- A Morris-Taney class Revenue Cutter

History

United States
- Namesake: Samuel Dexter (1761-1816)
- Builder: Webb and Allen, New York
- Commissioned: 1830
- Decommissioned: 25 February 1841
- Homeport: Norfolk, Virginia,; Charleston, South Carolina; Mobile, Alabama;
- Fate: sold 1841

General characteristics
- Class & type: Schooner
- Displacement: 112 tons
- Length: 73.4 ft (22.4 m)
- Beam: 20.6 ft (6.3 m)
- Draft: 9.7 ft (3.0 m)
- Propulsion: sail
- Sail plan: topsail schooner
- Crew: 20-24 officers and men
- Armament: (4) 6 x 9 pndrs (typical of class)

= USRC Dexter (1830) =

The United States Revenue Cutter Dexter was one of 13 cutters of the Morris-Taney Class to be launched. Named after Secretaries of the Treasury and Presidents of the United States, these cutters were the backbone of the Service for more than a decade. Samuel Humphreys designed these cutters for roles as diverse as fighting pirates, privateers, combating smugglers and operating with naval forces. He designed the vessels on a naval schooner concept. They had Baltimore Clipper lines. The vessels built by Webb and Allen, designed by Isaac Webb, resembled Humphreys' but had one less port.
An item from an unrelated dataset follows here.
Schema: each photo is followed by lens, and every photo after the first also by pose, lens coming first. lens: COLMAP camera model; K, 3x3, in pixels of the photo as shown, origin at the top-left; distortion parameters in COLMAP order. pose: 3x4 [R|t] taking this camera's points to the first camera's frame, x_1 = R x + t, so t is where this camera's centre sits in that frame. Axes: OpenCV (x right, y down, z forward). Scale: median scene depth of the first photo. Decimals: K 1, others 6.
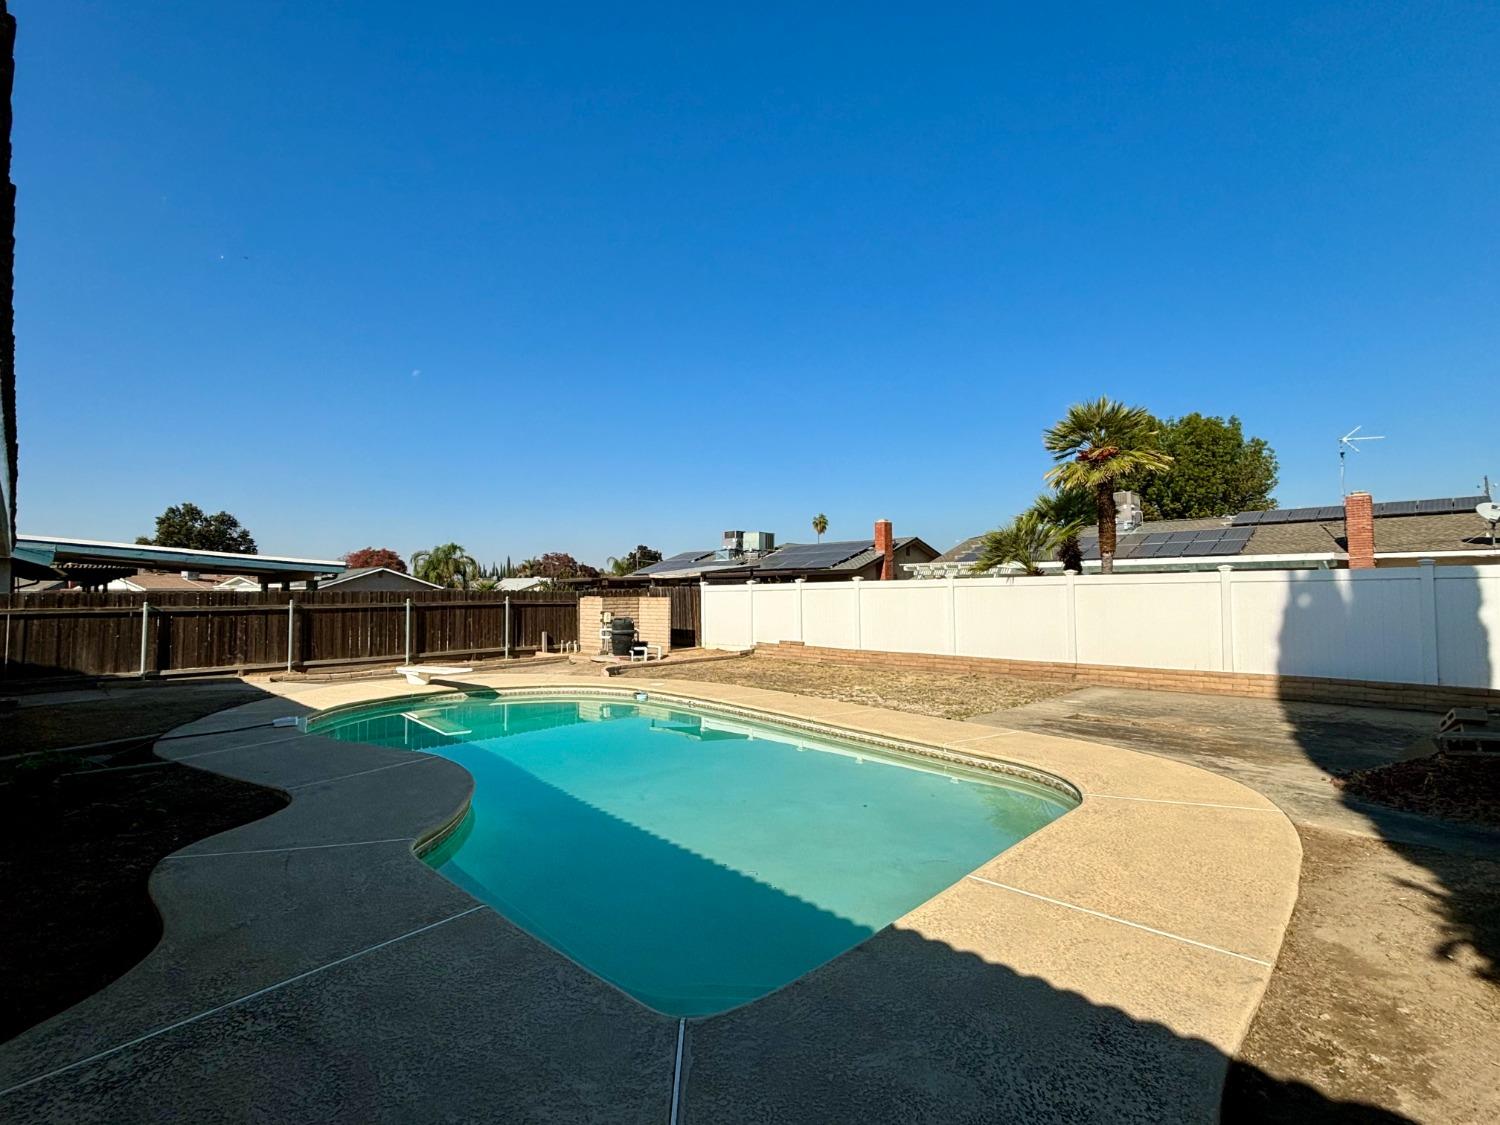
lens RADIAL K [[724.1, 0, 750.0], [0, 724.1, 562.5], [0, 0, 1]] dist [-0.000687, -0.000113]
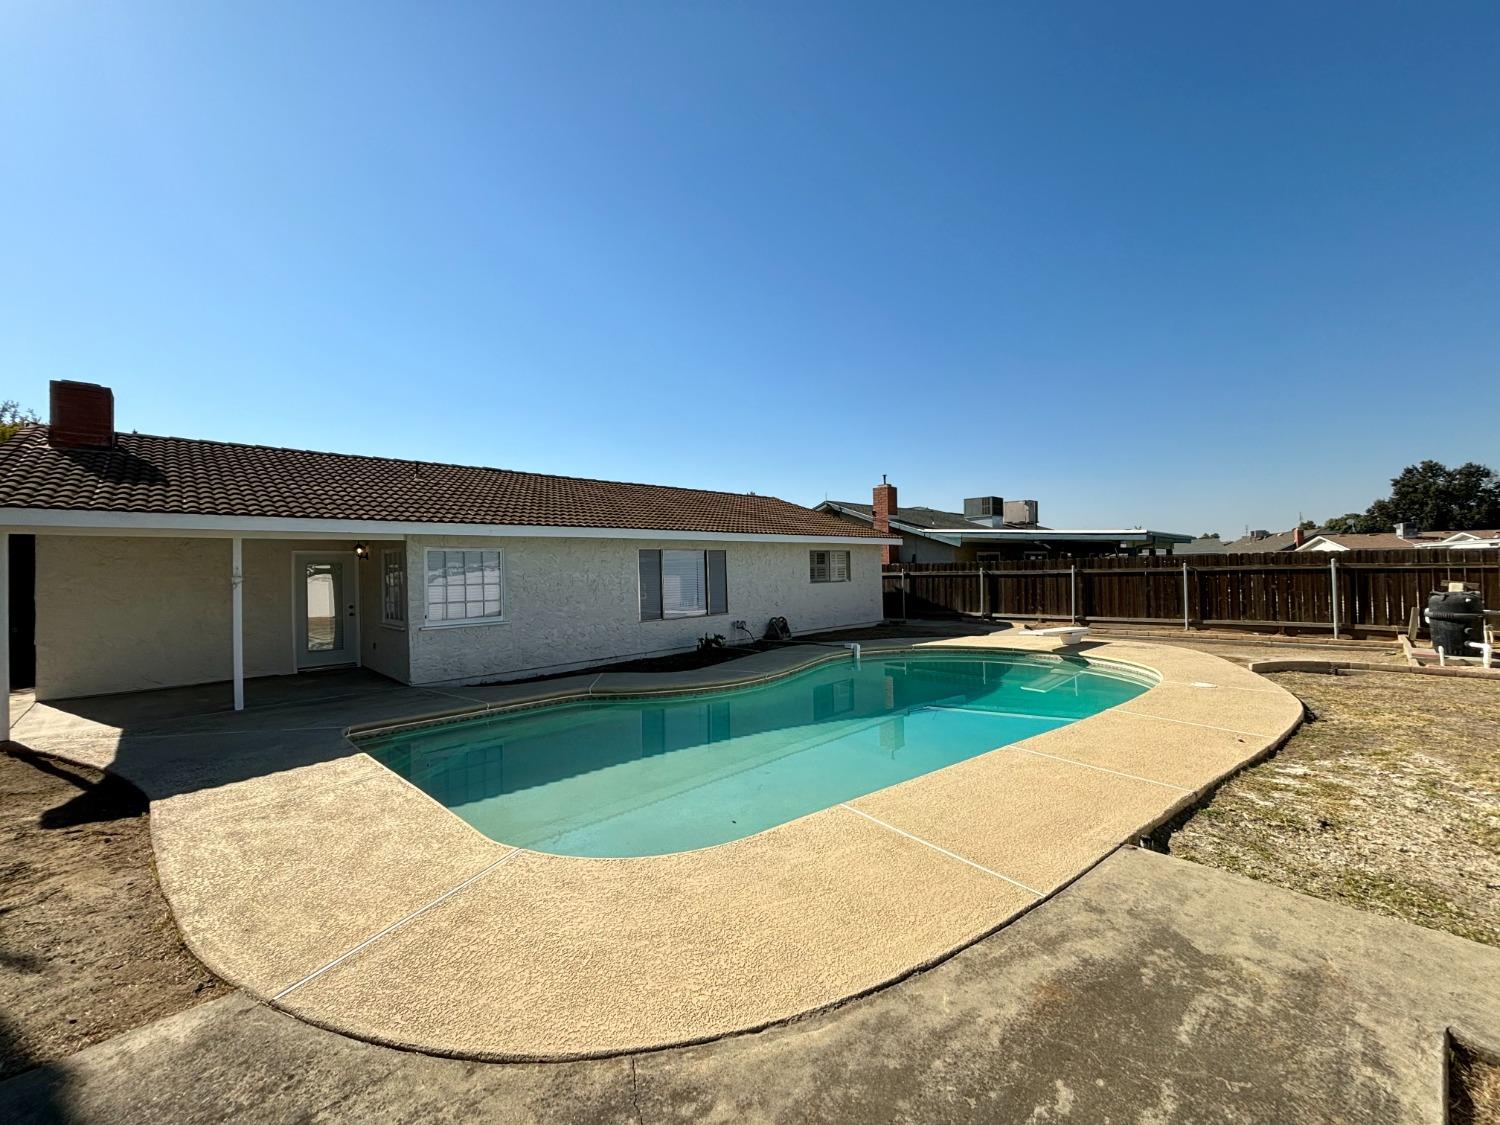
lens RADIAL K [[600.4, 0, 748.1], [0, 600.4, 560.1], [0, 0, 1]] dist [0.000920, 0.000126]
pose [[-0.030774, -0.010189, -0.999474, 0.355519], [0.065500, 0.997778, -0.012189, 0.015833], [0.997378, -0.065841, -0.030038, 0.417804]]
The Dexter began her career working for the Collector of Customs in Norfolk, Virginia. She later worked in Charleston, South Carolina and sailed for Mobile, Alabama in April 1833. The following year she operated with the US Navy, cruising on the west coast of Florida during the Seminole War. She operated up the rivers and transported troops to trouble spots. In September 1837, she returned to Mobile and later in 1838, again worked out of Charleston. In December 1840, Dexter was reported unseaworthy and the Government sold the cutter on 25 February 1841.